• [Problems to solve]
A – In the forum thread about animal names, what common name did MathewB say the Fairy Penguin had been changed to?
B – Write the next part of the forum thread about animal names, starting after its final post.

It's gotta come around some time!


----------



## TheCheshireCat (Jun 28, 2012)

These are the same people who claim you can't "own" a pet.
Just moronic,misguided people with too much time on their hands.


----------



## Jungletrans (Jun 28, 2012)

I am a member of the most discriminated against , under represented minority in Australia . White , heterosexual male ;]


----------



## sarah_m (Jun 28, 2012)

I'm sure the animals don't care what we call them!

(and the snakes don't get a vote in this cos they can't hear what we call them anyway)


----------



## Chanzey (Jun 28, 2012)

sarah_m said:


> I'm sure the animals don't care what we call them!
> 
> (and the snakes don't get a vote in this cos they can't hear what we call them anyway)



Nah they lip read.


----------



## Darlyn (Jun 28, 2012)

boidae said:


> Sometimes?




Trying to let them down gently. I'm a softie : )


----------



## Mo Deville (Jun 29, 2012)

lol


----------



## MathewB (Jun 29, 2012)

Fuscus said:


> Don't you have something real to worry about?



I'm not worried just saying that it's ridiculous 



Recharge said:


> tell your father to stop listening to right wing radio stations haha
> no one anywhere has suggested this name change, it's sensationalist rubbish from some silly buggers on some silly station, the fact some of you took it as real is very telling :lol: oh my, side slapping indeed
> some people will believe anything! say, I have this bridge for sale, send me your fathers phone number



I'm not sure how you make out the radio station to be right wing, regardless to whether or not the report is true it wouldn't be all that surprising if it were. They changed the common name of the Fairy Penguin to the little penguin. And what is this telling of me?


----------



## slim6y (Jun 29, 2012)

MathewB said:


> I'm not sure how you make out the radio station to be right wing, regardless to whether or not the report is true it wouldn't be all that surprising if it were. They changed the common name of the Fairy Penguin to the little penguin.* And what is this telling of me?*



Fairies don't exist?

I don't usually say something serious after making a semi coherent 'funny' - but here goes:

"Apart from Little Penguins, they have several common names. In Australia, they are also referred to as Fairy Penguins because of their tiny size. In New Zealand, they are also called Little Blue Penguins, or just Blue Penguins, owing to their slate-blue plumage, and they are called Kororā (pronounce core-roar-rarr) in Māori."

I don't think they've lost their fairyness at all...


----------



## Bluetongue1 (Jun 29, 2012)

They still look like Fairy Penguins to me!

I am uncertain whether to define the word "gullible" or to define "discerning".

• [Supplied entries]
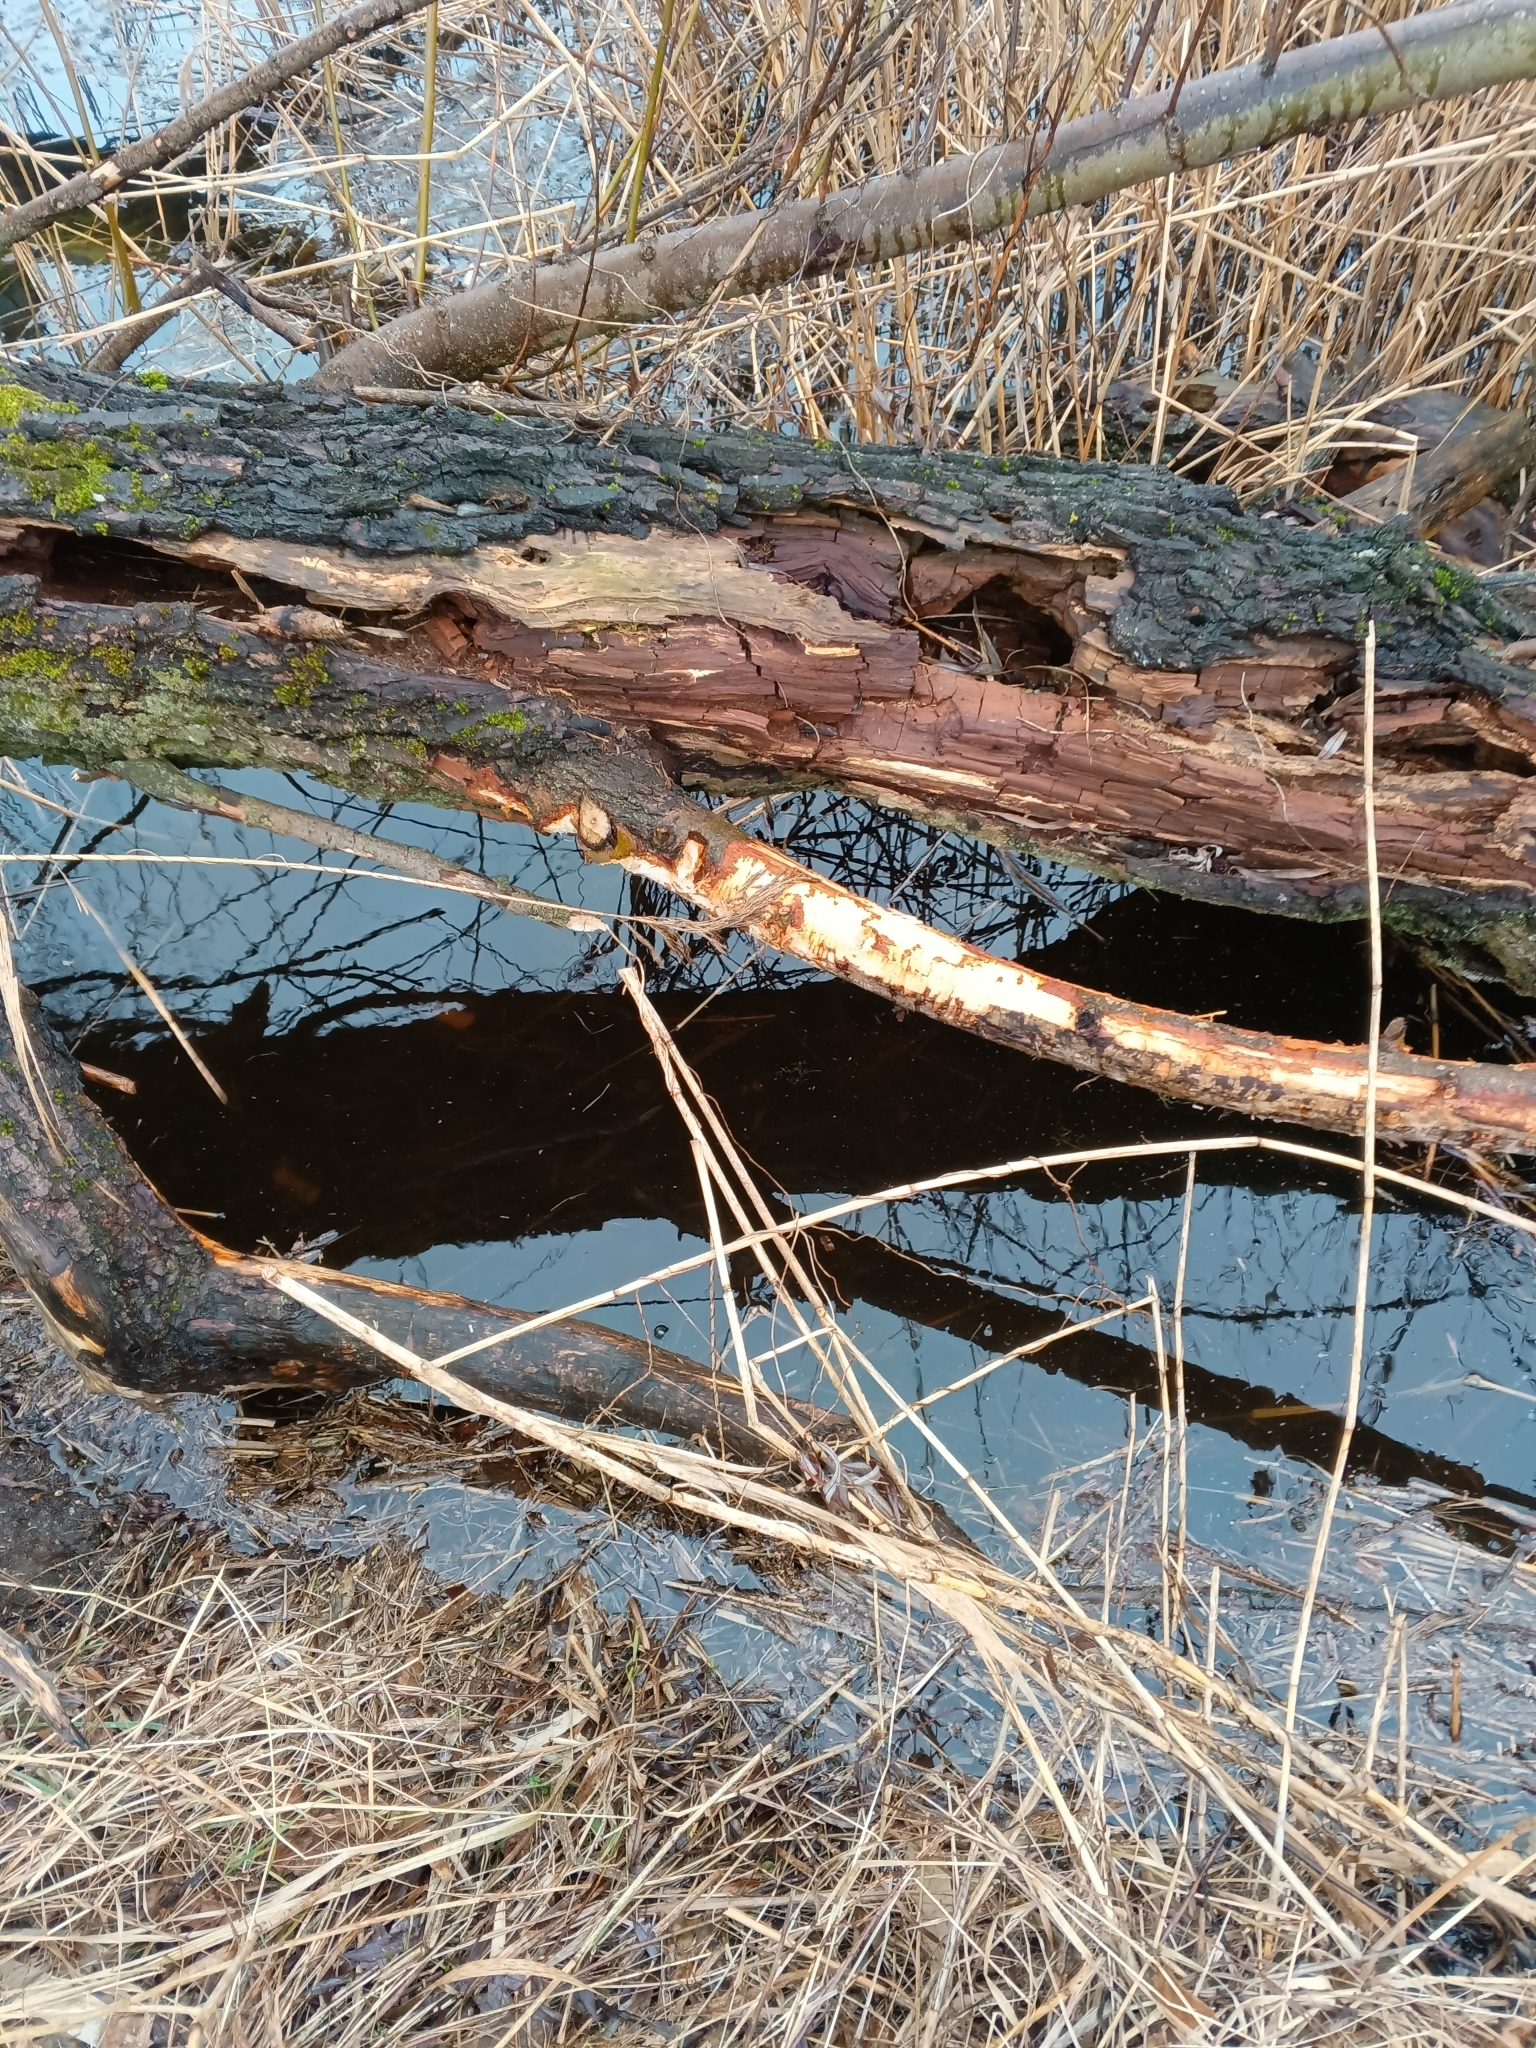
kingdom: Animalia
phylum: Chordata
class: Mammalia
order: Rodentia
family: Castoridae
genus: Castor
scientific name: Castor fiber
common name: Eurasian beaver
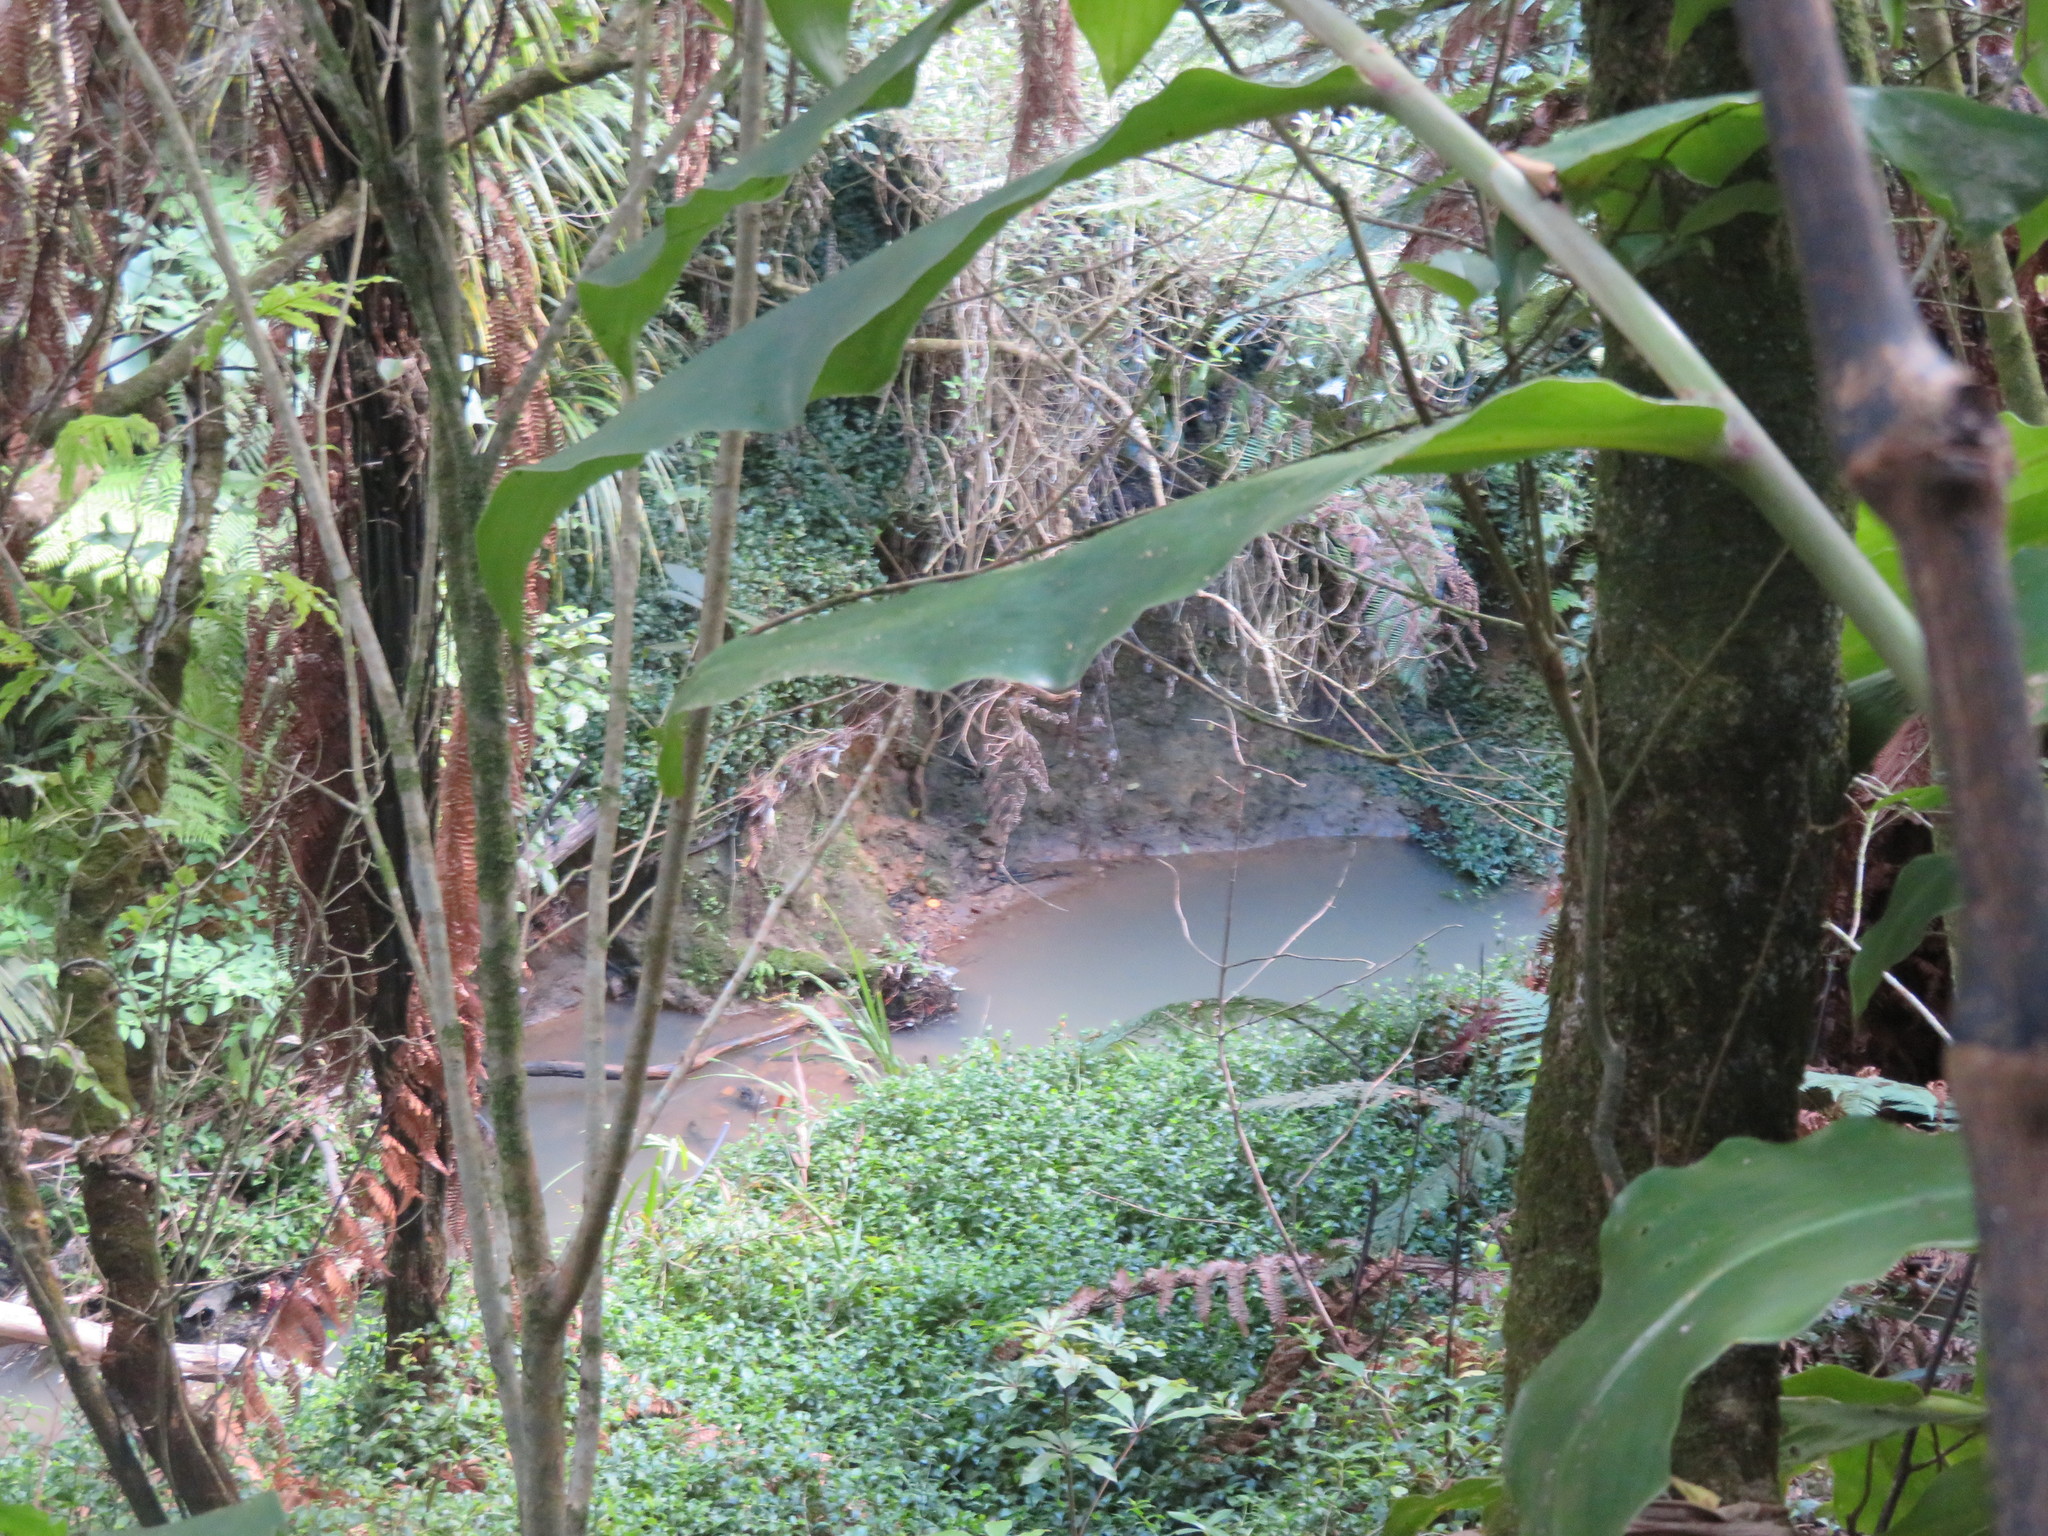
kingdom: Plantae
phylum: Tracheophyta
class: Liliopsida
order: Commelinales
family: Commelinaceae
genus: Tradescantia
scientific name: Tradescantia fluminensis
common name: Wandering-jew
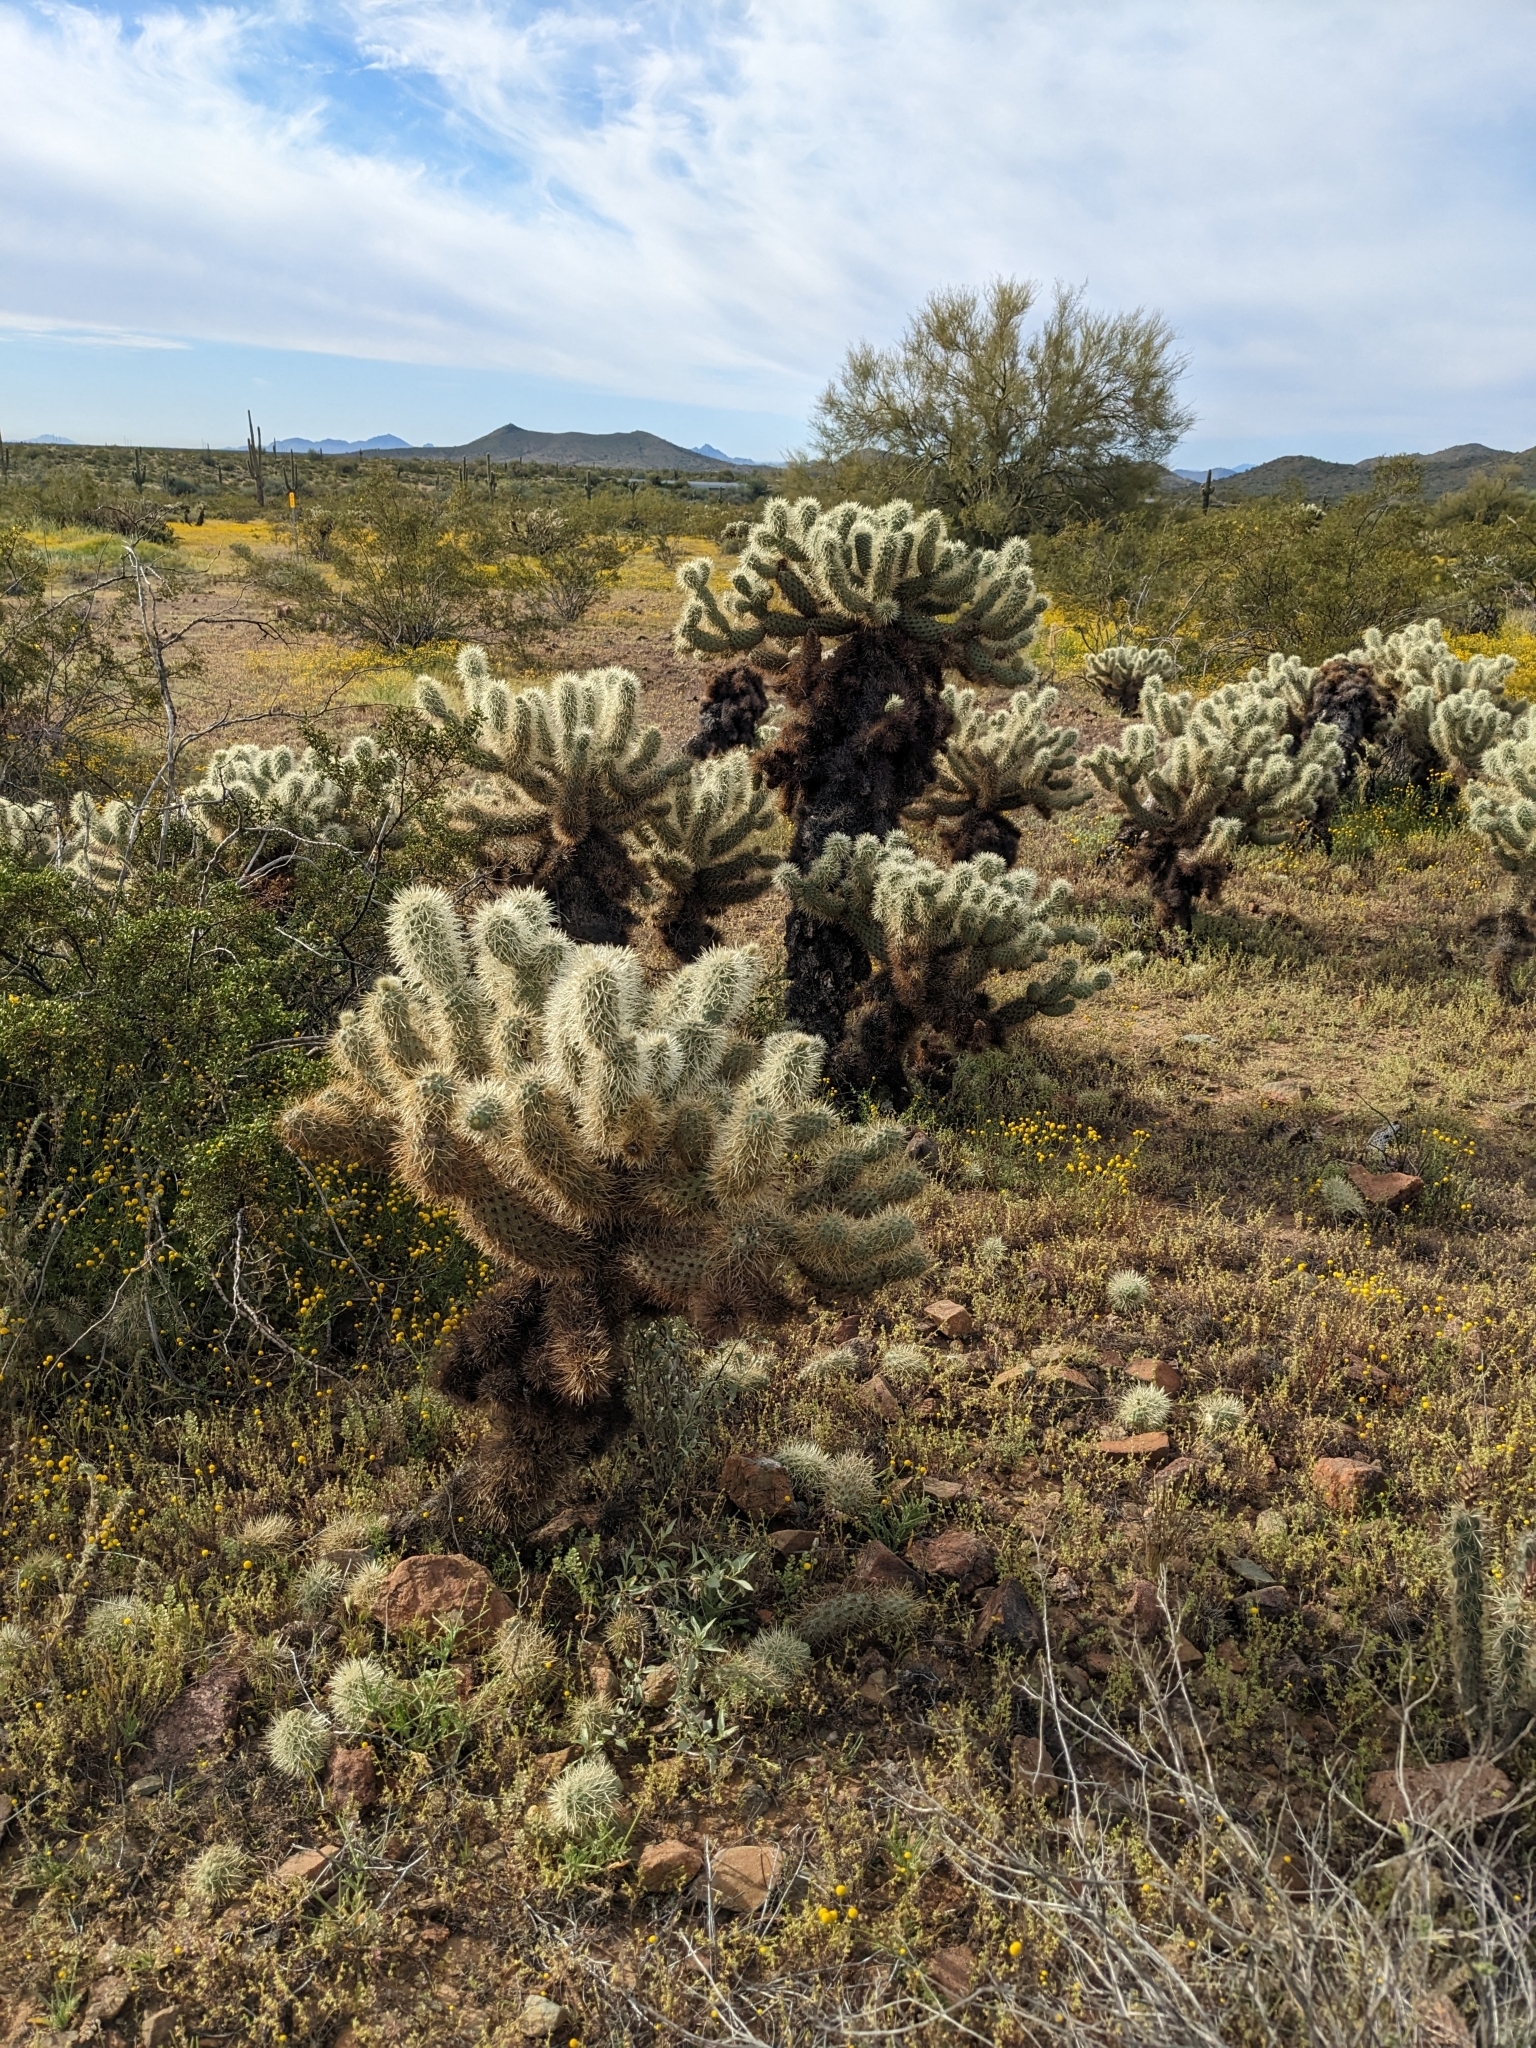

• [Response list]
A – The little penguin.

B –
Amazing how it only takes one person out to have a bit of a lark to start these myths.

Now if you want to read an excellent true story about thepower one person on radio can exert, check out "Orson Welles and War of the Worlds" broadcast.

Anyway, it's back to the penny jar and counting for me. I like the sound of Peter's bridge.


----------



## Fuscus (Jul 1, 2012)

MathewB said:


> They changed the common name of the Fairy Penguin to the little penguin.


The only official name of any species is its Latin name. Government departments have preferred common names but that is about it. It isn't like they will fine you $250 for calling a penguin a fairy.


MathewB said:


> And what is this telling of me?


More to the point, what is this telling us about you?
I just looked up a book from 1992 ( Encyclopaedia of Australian Animals - Birds - The Australian Museum ) and - lo and behold, the common name that they use for _Eudyptula minor_ is little penguin. They also state it is widely known as the fairy penguin


----------



## Bluetongue1 (Jul 2, 2012)

Fuscus said:


> More to the point, what is this telling us about you?
> I just looked up a book from 1992 ( Encyclopaedia of Australian Animals - Birds - The Australian Museum ) and - lo and behold, the common name that they use for _Eudyptula minor_ is little penguin. They also state it is widely known as the fairy penguin


I would say it says more about common names that about any given individual and their use thereof. I now live in WA and _Tiliqua rugosa _is primarily referred to as "Bobtail" whereas in Sydney, where I grew up, it was always called a "Shingleback". On a visit to Orange, it was referred as a "Bogeye" and in South Australia I have heard it called "Sleepy Lizard" and "Stumpy Lizard" “Stumpy-tailed Lizard”. I have also heard it referred to as a “Deaf Adder” by a farmer but I cannot recall where.

Without wishing to open Pandorea’s Box, I believe common names have an important part to play in assisting the general public to become familiar with some of our herpetological fauna. As soon as you start quoting scientific names to the totally uninitiated, you have lost them.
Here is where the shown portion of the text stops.